Selected excerpt
╔══

I'm trying to prove that for any harmonic function $u$, we have :
let $ \Omega \subset \mathbb{R}^2$ and $ \overline B(0,R) \subset \Omega $
$$ u \colon \Omega \to \mathbb R $$
$$\forall z \in B(0,R) : u(z) = \Re \ \ \frac 1 {2 \pi i}\int_{ |\zeta| = R } \frac{ \zeta+z}{ \zeta ( \zeta -z)} u( \zeta ) d\zeta $$
I've tried a few things:
I've shown that $$ \int_{|\zeta| = R } \frac{ \zeta+z}{ \zeta ( \zeta -z)} u( \zeta ) d\zeta = 2 \int_{|\zeta| = R } \frac{ u( \zeta ) }{ ( \zeta -z)} d\zeta - \int_{|\zeta| = R } \frac{ u( \zeta ) }{ \zeta} d\zeta $$
Which ( I'm not sure about this point... but in complex analysis I think it would have made sense ) is proportional to
$$ 2 \operatorname{Res}_z(u) - \operatorname{Res}_0(u) $$
But I don't think I'm going anywhere ...

╚══

Provided data

╔══

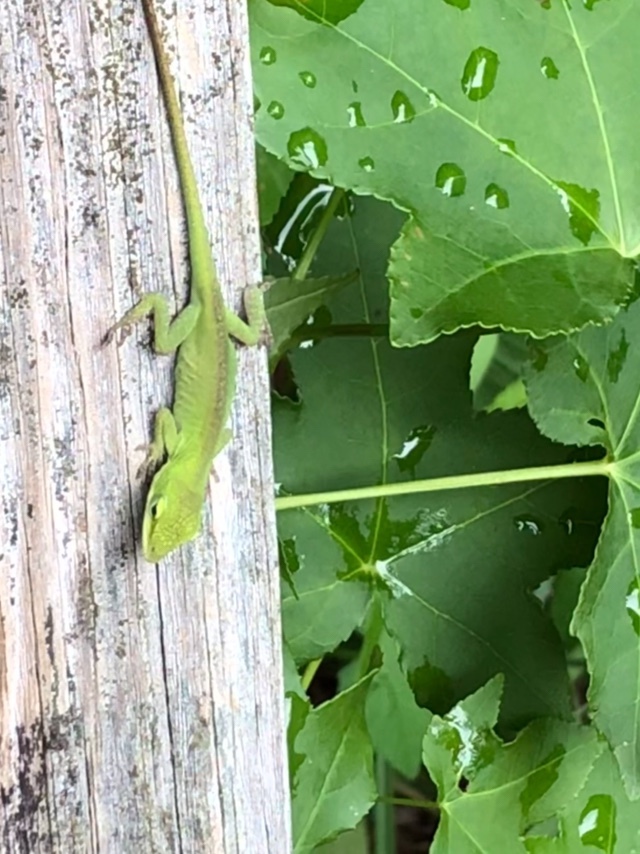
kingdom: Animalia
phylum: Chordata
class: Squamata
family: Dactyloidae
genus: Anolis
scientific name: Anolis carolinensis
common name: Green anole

╚══

Exercise instructions
- 1) Write out every line of the record that lists names from kingdom to common name, and leave out the picture.
- 2) Continue the post about the integral formula for harmonic functions, starting after its last sentence.

Task answers
- 1)
kingdom: Animalia
phylum: Chordata
class: Squamata
family: Dactyloidae
genus: Anolis
scientific name: Anolis carolinensis
common name: Green anole

- 2)
So I started again and I studied the function :
$$L_f(z) = \frac 1 {2 \pi i}\int_{ \mathbb{T} } \frac{ \zeta+z}{ \zeta ( \zeta -z)} f( \zeta ) d\zeta$$
I would still need to prove that this is holomorphic, but the derivative is given by :
$$L'_f(z) = \frac 1 { \pi i}\int_{ \mathbb{T} } \frac{ f( \zeta ) }{ ( \zeta -z)^2 }d\zeta$$
I was very surprised because the RHS is exactly the expression of $ 2 f'(z) $ according to Cauchy Integral Formula. So I was believing that $L_f \equiv f$. But in order to prove the equality, I would still need to prove that :
$$- \int_{ \mathbb{T} } \frac{ f( \zeta ) }{ \zeta} d\zeta = \frac 1 { \pi i}\int_{ \mathbb{T} } \frac{ f( \zeta ) }{ \zeta -z }d\zeta $$
So could you please tell me if my reasoning is true/ going somewhere, if I'm allowed to talk about residues for harmonic functions... Or if you have another solution for the main problem, I would also be very grateful to read it :)